Car comme dit plus tôt, même si le projet Tail Concerto 2 était resté caché dans les archives de CyberConnect2 pendant des années, certaines personnes du studio ont décidé de bosser sur l’univers durant leur temps libre pour ainsi avoir un maximum de détails de prêt pour le jour où ils auraient enfin le feu vert. Et les détails étaient tellement poussés qu’ils avaient même poussé le vice jusqu’à imaginer leur style de vie jusque dans éléments assez étranges. Ce côté presque maniaque dans le “world-building” m’a fait dire que si jamais je devais créer un univers et une histoire qui marque un minimum les esprits, il me faudrait atteindre au moins le niveau de ces créatifs, ce qui a fait que j’avais passé neuf mois assez intenses à réfléchir au moindre détail concernant l’univers de mon roman au lieu de directement me lancer et d’improviser des trucs comme le font certains auteurs, quitte à ce que la cohérence passe à la trappe. Au final, beaucoup de ce que j’avais imaginé de l’histoire est passé à la trappe de manière assez comique (mais ça sera une histoire pour un autre temps et un autre site), mais le côté maniaque de CyberConnect2 avait déteint sur moi, au point que le puzzle mental créé dans ma tête autour de mon univers était devenu aussi solide qu’une forteresse et où chaque pièce se révélant inappropriée pouvait être modifiée sans qu’aucun effort n’ait été à faire pour rendre le reste de nouveau cohérent.

Au final, sans Solatorobo, jamais je n’aurais eu l’idée de devenir bloggeur dans le secteur du jeu vidéo. Sans l’abnégation de Hiroshi Matsuyama et le sens du détail de ses employés je n’aurais jamais écrit un roman avec un univers aussi détaillé. Peut-être aurais-je eu une vie “normale”, avec un travail “normal” et un équilibre financier beaucoup plus stable qu’il ne l’est actuellement… Mais j’en sais rien, et je m’en fiche un peu, puisque malgré tout je suis heureux avec ce que je suis maintenant.

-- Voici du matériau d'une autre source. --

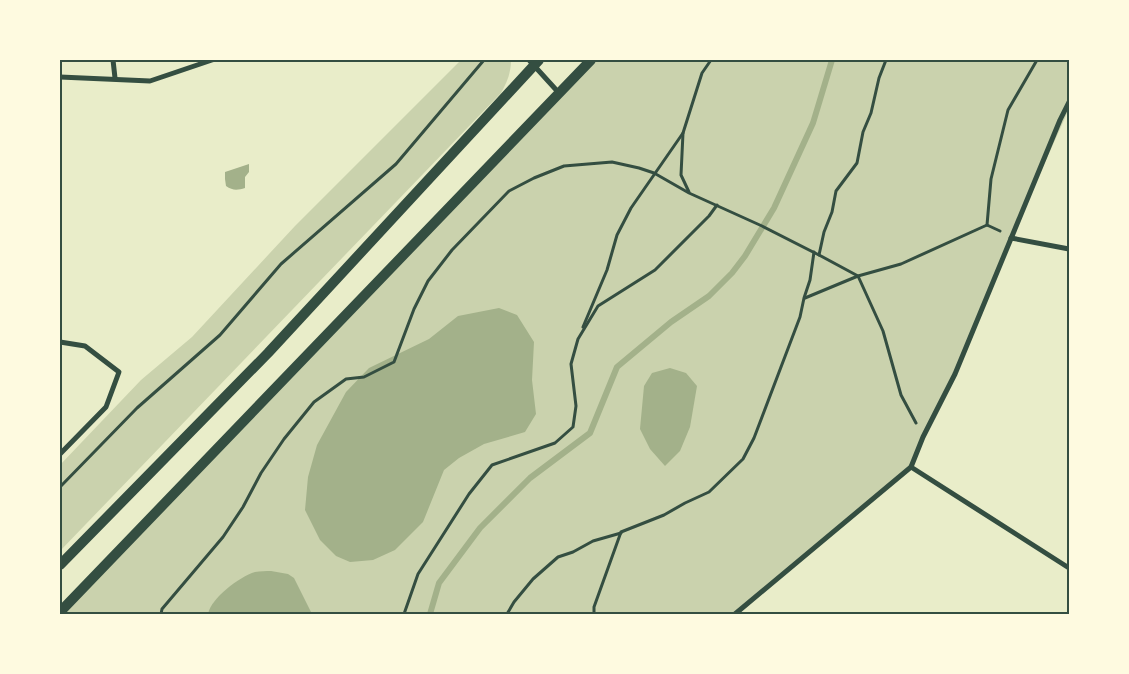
<svg xmlns="http://www.w3.org/2000/svg" width="1129" height="674" font-family="'DejaVu Sans',sans-serif">
	<style>
		.green { fill: #cad2ad }
		.water { fill: #a3b18a }
		.lines { fill: none; stroke-linecap: round; stroke-linejoin: round }
		.stream { stroke: #a3b18a; stroke-width: 6 }
		.path { stroke: #344e41; stroke-width: 3 }
		.minor { stroke: #344e41; stroke-width: 5 }
		.secondary { stroke: #344e41; stroke-width: 10 }
		.neatline { fill: none; stroke: #344e41; stroke-width: 2 }
	</style>
	<rect width="100%" height="100%" fill="#e9edc9"/>
	<g class="green">
		<path d="M461,60H511C511,73 507,82 501,93L60,551V465L141,380L192,337L295,226Z"/>
		<path d="M591,60H1069V109L1011,238L955,374L911,467L735,614H60Z"/>
	</g>
	<g class="water">
		<path d="M249,164V172L245,177V188C238,190 233,191 226,186L225,179V172Z"/>
		<path d="M499,308L517,315L534,342L532,380L536,414L525,432L484,444L459,458L444,470L423,522L395,550L373,560L350,562L336,556L320,540L305,510L308,477L317,445L346,392L369,368L429,339L458,316Z"/>
		<path d="M670,368L686,373L697,386L690,427L680,451L665,466L650,449L640,429L644,386L652,373Z"/>
		<path d="M271,571L288,574L294,578L312,614H208C211,598 239,577 255,572C260,571 266,571 271,571Z"/>
	</g>
	<g class="lines">
		<path class="stream" d="M430,614L439,583L480,528L530,478L590,433L617,367L671,322L709,296L732,273L745,256L774,208L813,123L832,60"/>
		<g class="path">
			<path d="M689,192L681,175L683,133L702,73L711,60"/>
			<path d="M987,225L991,179L1008,110L1037,60"/>
			<path d="M819,255L858,276L883,331L901,395L916,423"/>
			<path d="M805,298L858,276L901,264L987,225L1000,231"/>
			<path d="M583,327L607,270L617,235L631,208L683,133"/>
			<path d="M60,487L137,408L220,335L281,264L396,164L484,60"/>
			<path d="M161,614L162,609L223,537L243,507L261,473L284,439L314,402L346,379L364,377L394,362L414,309L428,281L452,250L509,191L534,178L564,166L612,162L639,168L654,173L689,193L762,226L819,255L824,232L832,212L836,191L857,163L863,132L871,113L879,78L886,60"/>
			<path d="M404,614L418,574L469,494L492,465L555,443L573,427L576,406L571,364L578,339L598,306L655,270L709,216L717,205"/>
			<path d="M507,614L514,602L533,579L558,557L573,552L593,541L621,533"/>
			<path d="M594,614V607L621,532L664,515L685,503L709,492L743,459L754,438L800,317L804,298L810,280L814,252"/>
		</g>
		<g class="minor">
			<path d="M113,60L115,78"/>
			<path d="M529,60L559,93"/>
			<path d="M60,77L150,81L212,60"/>
			<path d="M1011,238L1069,249"/>
			<path d="M60,342L85,346L119,372L106,407L60,454"/>
			<path d="M911,467L1069,568"/>
			<path d="M735,614L911,467L923,437L955,374L1060,120L1069,102"/>
		</g>
		<g class="secondary">
			<path d="M60,565L268,353L539,60"/>
			<path d="M60,612L591,60"/>
		</g>
	</g>
	<rect width="1129" height="674" fill="none" stroke="#fefae0" stroke-width="122"/>
	<rect x="61" y="61" width="1007" height="552" class="neatline"/>
</svg>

Bref, sans Solatorobo, il y a de très grandes chances que je ne sois pas l’homme que je suis aujourd’hui. Et c’est en cela que je suis plus que reconnaissant envers CyberConnect2 pour avoir créé ce jeu, Namco Bandai pour avoir pris le risque de l’éditer malgré toute forme de bon sens commercial, et Nintendo of Europe pour l’avoir traduit, sans quoi j’aurais très certainement du me contenter d’une cartouche japonaise où je n’aurais pas compris un traître mot.

Benjamin “Red (not the Hunter)” Beziat

PS : n’hésitez pas à mettre en commentaire les jeux qui ont influencé votre vie d’une manière ou d’une autre, puisque c’est typiquement le genre d’histoire que j’adore lire ♪

PS 2 : Si toi aussi tu as lu cet article et que tu bosses chez Namco Bandai ou CyberConnect, n’hésites par à tout faire pour (re)lancer le développement de Strelka Stories ou d’un “Little Tail” 3. Merci.